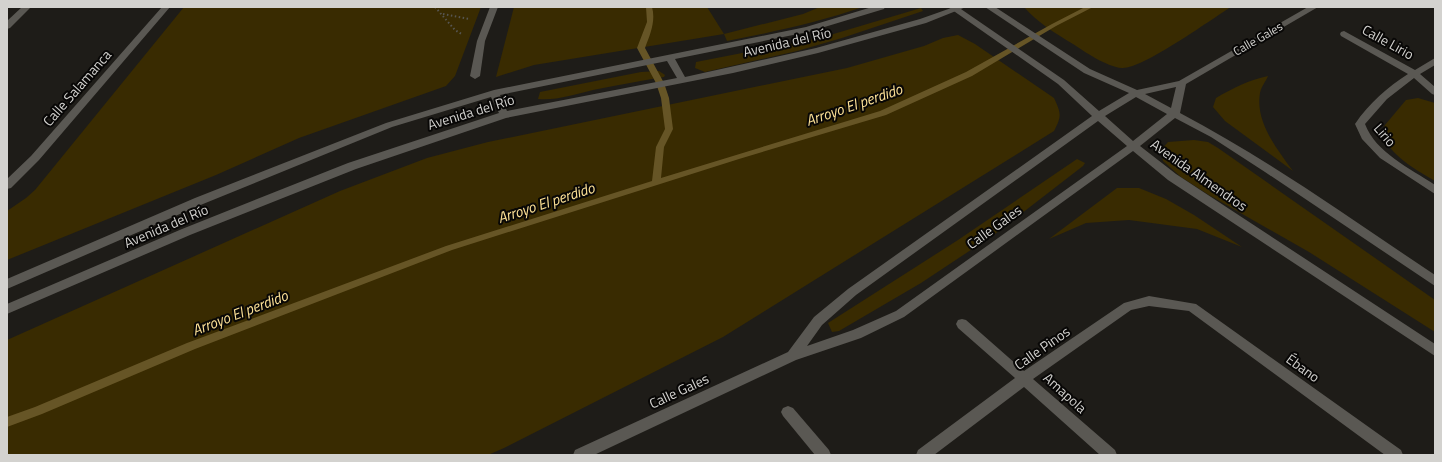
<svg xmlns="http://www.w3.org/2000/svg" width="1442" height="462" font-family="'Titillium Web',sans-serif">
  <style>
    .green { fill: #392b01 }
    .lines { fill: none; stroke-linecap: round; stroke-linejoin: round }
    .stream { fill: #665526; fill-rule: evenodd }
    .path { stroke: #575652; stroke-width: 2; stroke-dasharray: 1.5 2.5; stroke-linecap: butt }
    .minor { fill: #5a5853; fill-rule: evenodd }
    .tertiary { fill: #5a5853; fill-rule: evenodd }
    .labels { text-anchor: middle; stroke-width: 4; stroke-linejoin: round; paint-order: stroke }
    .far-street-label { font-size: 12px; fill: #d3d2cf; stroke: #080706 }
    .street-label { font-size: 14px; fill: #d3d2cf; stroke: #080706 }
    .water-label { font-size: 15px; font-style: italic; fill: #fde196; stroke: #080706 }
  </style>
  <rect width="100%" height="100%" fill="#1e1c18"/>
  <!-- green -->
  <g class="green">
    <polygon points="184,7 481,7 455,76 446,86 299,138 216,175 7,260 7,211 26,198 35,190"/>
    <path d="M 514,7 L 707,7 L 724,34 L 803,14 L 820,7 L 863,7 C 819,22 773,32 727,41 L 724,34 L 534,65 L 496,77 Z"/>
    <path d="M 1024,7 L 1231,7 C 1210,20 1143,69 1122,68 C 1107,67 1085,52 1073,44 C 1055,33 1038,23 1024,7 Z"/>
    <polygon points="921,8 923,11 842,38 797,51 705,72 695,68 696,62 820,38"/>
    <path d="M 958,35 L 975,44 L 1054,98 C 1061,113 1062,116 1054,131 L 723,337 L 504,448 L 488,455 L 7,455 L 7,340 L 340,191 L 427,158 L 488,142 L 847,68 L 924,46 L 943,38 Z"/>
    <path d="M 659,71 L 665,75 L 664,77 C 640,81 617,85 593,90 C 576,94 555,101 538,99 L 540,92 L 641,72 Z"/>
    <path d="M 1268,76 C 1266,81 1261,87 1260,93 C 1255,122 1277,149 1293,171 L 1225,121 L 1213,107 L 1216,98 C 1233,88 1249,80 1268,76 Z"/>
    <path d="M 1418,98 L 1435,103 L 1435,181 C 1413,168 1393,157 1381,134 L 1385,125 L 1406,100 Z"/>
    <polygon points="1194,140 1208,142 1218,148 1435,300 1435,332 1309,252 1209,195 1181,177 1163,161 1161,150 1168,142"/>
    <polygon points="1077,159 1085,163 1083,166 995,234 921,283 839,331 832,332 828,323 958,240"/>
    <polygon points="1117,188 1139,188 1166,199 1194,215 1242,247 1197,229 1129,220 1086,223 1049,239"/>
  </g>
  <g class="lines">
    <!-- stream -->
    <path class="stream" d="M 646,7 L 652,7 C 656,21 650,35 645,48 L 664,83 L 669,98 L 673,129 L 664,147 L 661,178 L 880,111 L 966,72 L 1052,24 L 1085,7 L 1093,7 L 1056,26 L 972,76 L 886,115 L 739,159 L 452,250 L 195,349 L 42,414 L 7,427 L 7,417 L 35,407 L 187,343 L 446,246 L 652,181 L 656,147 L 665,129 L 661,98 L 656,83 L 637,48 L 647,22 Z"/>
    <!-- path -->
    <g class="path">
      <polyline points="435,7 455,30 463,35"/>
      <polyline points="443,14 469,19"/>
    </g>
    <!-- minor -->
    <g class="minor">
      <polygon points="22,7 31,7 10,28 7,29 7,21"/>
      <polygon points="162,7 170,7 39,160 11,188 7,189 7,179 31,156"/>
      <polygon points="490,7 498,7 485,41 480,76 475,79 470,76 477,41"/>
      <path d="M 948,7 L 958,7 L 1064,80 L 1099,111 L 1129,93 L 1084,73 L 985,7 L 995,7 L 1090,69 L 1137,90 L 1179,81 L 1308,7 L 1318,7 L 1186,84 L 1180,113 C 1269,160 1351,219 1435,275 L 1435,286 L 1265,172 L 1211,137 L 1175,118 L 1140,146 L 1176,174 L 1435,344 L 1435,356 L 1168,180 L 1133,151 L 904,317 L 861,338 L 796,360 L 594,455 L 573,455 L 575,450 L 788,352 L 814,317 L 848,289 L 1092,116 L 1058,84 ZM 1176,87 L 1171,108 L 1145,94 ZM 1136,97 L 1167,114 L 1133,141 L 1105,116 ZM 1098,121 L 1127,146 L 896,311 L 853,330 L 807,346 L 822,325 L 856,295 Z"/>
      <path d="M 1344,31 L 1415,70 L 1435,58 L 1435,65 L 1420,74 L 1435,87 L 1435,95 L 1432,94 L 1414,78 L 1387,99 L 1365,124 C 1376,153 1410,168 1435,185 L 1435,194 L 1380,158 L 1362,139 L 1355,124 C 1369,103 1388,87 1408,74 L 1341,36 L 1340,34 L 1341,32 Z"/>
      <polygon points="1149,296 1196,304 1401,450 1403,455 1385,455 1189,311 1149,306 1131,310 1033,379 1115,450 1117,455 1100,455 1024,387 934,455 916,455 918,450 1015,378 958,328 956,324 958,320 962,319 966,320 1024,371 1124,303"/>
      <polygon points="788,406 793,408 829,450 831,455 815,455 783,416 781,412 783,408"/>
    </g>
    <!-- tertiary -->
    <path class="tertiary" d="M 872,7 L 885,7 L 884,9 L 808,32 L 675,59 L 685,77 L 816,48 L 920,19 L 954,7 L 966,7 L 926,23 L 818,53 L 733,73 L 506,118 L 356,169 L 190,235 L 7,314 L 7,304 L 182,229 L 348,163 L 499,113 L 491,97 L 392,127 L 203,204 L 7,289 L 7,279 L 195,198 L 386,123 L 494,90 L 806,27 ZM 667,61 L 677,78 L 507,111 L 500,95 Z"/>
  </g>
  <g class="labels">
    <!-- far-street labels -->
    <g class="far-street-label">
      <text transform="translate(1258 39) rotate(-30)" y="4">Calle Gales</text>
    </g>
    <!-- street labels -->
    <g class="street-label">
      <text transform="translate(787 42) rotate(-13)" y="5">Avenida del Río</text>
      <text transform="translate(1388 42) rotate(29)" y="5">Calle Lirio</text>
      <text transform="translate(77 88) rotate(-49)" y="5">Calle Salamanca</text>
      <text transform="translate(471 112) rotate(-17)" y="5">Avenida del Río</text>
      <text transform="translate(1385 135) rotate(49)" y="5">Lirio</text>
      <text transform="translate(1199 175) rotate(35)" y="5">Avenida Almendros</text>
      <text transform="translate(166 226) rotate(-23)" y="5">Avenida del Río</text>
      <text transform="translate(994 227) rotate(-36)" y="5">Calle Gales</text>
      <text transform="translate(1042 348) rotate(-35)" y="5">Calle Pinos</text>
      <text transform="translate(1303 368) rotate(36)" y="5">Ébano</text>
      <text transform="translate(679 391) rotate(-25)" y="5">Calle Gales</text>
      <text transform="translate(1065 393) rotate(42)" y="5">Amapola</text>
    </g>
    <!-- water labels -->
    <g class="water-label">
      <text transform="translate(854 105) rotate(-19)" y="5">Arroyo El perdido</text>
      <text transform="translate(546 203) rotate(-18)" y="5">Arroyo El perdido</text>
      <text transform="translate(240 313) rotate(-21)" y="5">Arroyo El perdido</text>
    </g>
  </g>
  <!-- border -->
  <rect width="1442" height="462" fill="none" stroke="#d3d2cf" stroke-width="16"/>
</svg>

========================================================================

Reproduce every line above exactly as written, omitting the images.

> **Expected output**:
<svg xmlns="http://www.w3.org/2000/svg" width="1442" height="462" font-family="'Titillium Web',sans-serif">
  <style>
    .green { fill: #392b01 }
    .lines { fill: none; stroke-linecap: round; stroke-linejoin: round }
    .stream { fill: #665526; fill-rule: evenodd }
    .path { stroke: #575652; stroke-width: 2; stroke-dasharray: 1.5 2.5; stroke-linecap: butt }
    .minor { fill: #5a5853; fill-rule: evenodd }
    .tertiary { fill: #5a5853; fill-rule: evenodd }
    .labels { text-anchor: middle; stroke-width: 4; stroke-linejoin: round; paint-order: stroke }
    .far-street-label { font-size: 12px; fill: #d3d2cf; stroke: #080706 }
    .street-label { font-size: 14px; fill: #d3d2cf; stroke: #080706 }
    .water-label { font-size: 15px; font-style: italic; fill: #fde196; stroke: #080706 }
  </style>
  <rect width="100%" height="100%" fill="#1e1c18"/>
  <!-- green -->
  <g class="green">
    <polygon points="184,7 481,7 455,76 446,86 299,138 216,175 7,260 7,211 26,198 35,190"/>
    <path d="M 514,7 L 707,7 L 724,34 L 803,14 L 820,7 L 863,7 C 819,22 773,32 727,41 L 724,34 L 534,65 L 496,77 Z"/>
    <path d="M 1024,7 L 1231,7 C 1210,20 1143,69 1122,68 C 1107,67 1085,52 1073,44 C 1055,33 1038,23 1024,7 Z"/>
    <polygon points="921,8 923,11 842,38 797,51 705,72 695,68 696,62 820,38"/>
    <path d="M 958,35 L 975,44 L 1054,98 C 1061,113 1062,116 1054,131 L 723,337 L 504,448 L 488,455 L 7,455 L 7,340 L 340,191 L 427,158 L 488,142 L 847,68 L 924,46 L 943,38 Z"/>
    <path d="M 659,71 L 665,75 L 664,77 C 640,81 617,85 593,90 C 576,94 555,101 538,99 L 540,92 L 641,72 Z"/>
    <path d="M 1268,76 C 1266,81 1261,87 1260,93 C 1255,122 1277,149 1293,171 L 1225,121 L 1213,107 L 1216,98 C 1233,88 1249,80 1268,76 Z"/>
    <path d="M 1418,98 L 1435,103 L 1435,181 C 1413,168 1393,157 1381,134 L 1385,125 L 1406,100 Z"/>
    <polygon points="1194,140 1208,142 1218,148 1435,300 1435,332 1309,252 1209,195 1181,177 1163,161 1161,150 1168,142"/>
    <polygon points="1077,159 1085,163 1083,166 995,234 921,283 839,331 832,332 828,323 958,240"/>
    <polygon points="1117,188 1139,188 1166,199 1194,215 1242,247 1197,229 1129,220 1086,223 1049,239"/>
  </g>
  <g class="lines">
    <!-- stream -->
    <path class="stream" d="M 646,7 L 652,7 C 656,21 650,35 645,48 L 664,83 L 669,98 L 673,129 L 664,147 L 661,178 L 880,111 L 966,72 L 1052,24 L 1085,7 L 1093,7 L 1056,26 L 972,76 L 886,115 L 739,159 L 452,250 L 195,349 L 42,414 L 7,427 L 7,417 L 35,407 L 187,343 L 446,246 L 652,181 L 656,147 L 665,129 L 661,98 L 656,83 L 637,48 L 647,22 Z"/>
    <!-- path -->
    <g class="path">
      <polyline points="435,7 455,30 463,35"/>
      <polyline points="443,14 469,19"/>
    </g>
    <!-- minor -->
    <g class="minor">
      <polygon points="22,7 31,7 10,28 7,29 7,21"/>
      <polygon points="162,7 170,7 39,160 11,188 7,189 7,179 31,156"/>
      <polygon points="490,7 498,7 485,41 480,76 475,79 470,76 477,41"/>
      <path d="M 948,7 L 958,7 L 1064,80 L 1099,111 L 1129,93 L 1084,73 L 985,7 L 995,7 L 1090,69 L 1137,90 L 1179,81 L 1308,7 L 1318,7 L 1186,84 L 1180,113 C 1269,160 1351,219 1435,275 L 1435,286 L 1265,172 L 1211,137 L 1175,118 L 1140,146 L 1176,174 L 1435,344 L 1435,356 L 1168,180 L 1133,151 L 904,317 L 861,338 L 796,360 L 594,455 L 573,455 L 575,450 L 788,352 L 814,317 L 848,289 L 1092,116 L 1058,84 ZM 1176,87 L 1171,108 L 1145,94 ZM 1136,97 L 1167,114 L 1133,141 L 1105,116 ZM 1098,121 L 1127,146 L 896,311 L 853,330 L 807,346 L 822,325 L 856,295 Z"/>
      <path d="M 1344,31 L 1415,70 L 1435,58 L 1435,65 L 1420,74 L 1435,87 L 1435,95 L 1432,94 L 1414,78 L 1387,99 L 1365,124 C 1376,153 1410,168 1435,185 L 1435,194 L 1380,158 L 1362,139 L 1355,124 C 1369,103 1388,87 1408,74 L 1341,36 L 1340,34 L 1341,32 Z"/>
      <polygon points="1149,296 1196,304 1401,450 1403,455 1385,455 1189,311 1149,306 1131,310 1033,379 1115,450 1117,455 1100,455 1024,387 934,455 916,455 918,450 1015,378 958,328 956,324 958,320 962,319 966,320 1024,371 1124,303"/>
      <polygon points="788,406 793,408 829,450 831,455 815,455 783,416 781,412 783,408"/>
    </g>
    <!-- tertiary -->
    <path class="tertiary" d="M 872,7 L 885,7 L 884,9 L 808,32 L 675,59 L 685,77 L 816,48 L 920,19 L 954,7 L 966,7 L 926,23 L 818,53 L 733,73 L 506,118 L 356,169 L 190,235 L 7,314 L 7,304 L 182,229 L 348,163 L 499,113 L 491,97 L 392,127 L 203,204 L 7,289 L 7,279 L 195,198 L 386,123 L 494,90 L 806,27 ZM 667,61 L 677,78 L 507,111 L 500,95 Z"/>
  </g>
  <g class="labels">
    <!-- far-street labels -->
    <g class="far-street-label">
      <text transform="translate(1258 39) rotate(-30)" y="4">Calle Gales</text>
    </g>
    <!-- street labels -->
    <g class="street-label">
      <text transform="translate(787 42) rotate(-13)" y="5">Avenida del Río</text>
      <text transform="translate(1388 42) rotate(29)" y="5">Calle Lirio</text>
      <text transform="translate(77 88) rotate(-49)" y="5">Calle Salamanca</text>
      <text transform="translate(471 112) rotate(-17)" y="5">Avenida del Río</text>
      <text transform="translate(1385 135) rotate(49)" y="5">Lirio</text>
      <text transform="translate(1199 175) rotate(35)" y="5">Avenida Almendros</text>
      <text transform="translate(166 226) rotate(-23)" y="5">Avenida del Río</text>
      <text transform="translate(994 227) rotate(-36)" y="5">Calle Gales</text>
      <text transform="translate(1042 348) rotate(-35)" y="5">Calle Pinos</text>
      <text transform="translate(1303 368) rotate(36)" y="5">Ébano</text>
      <text transform="translate(679 391) rotate(-25)" y="5">Calle Gales</text>
      <text transform="translate(1065 393) rotate(42)" y="5">Amapola</text>
    </g>
    <!-- water labels -->
    <g class="water-label">
      <text transform="translate(854 105) rotate(-19)" y="5">Arroyo El perdido</text>
      <text transform="translate(546 203) rotate(-18)" y="5">Arroyo El perdido</text>
      <text transform="translate(240 313) rotate(-21)" y="5">Arroyo El perdido</text>
    </g>
  </g>
  <!-- border -->
  <rect width="1442" height="462" fill="none" stroke="#d3d2cf" stroke-width="16"/>
</svg>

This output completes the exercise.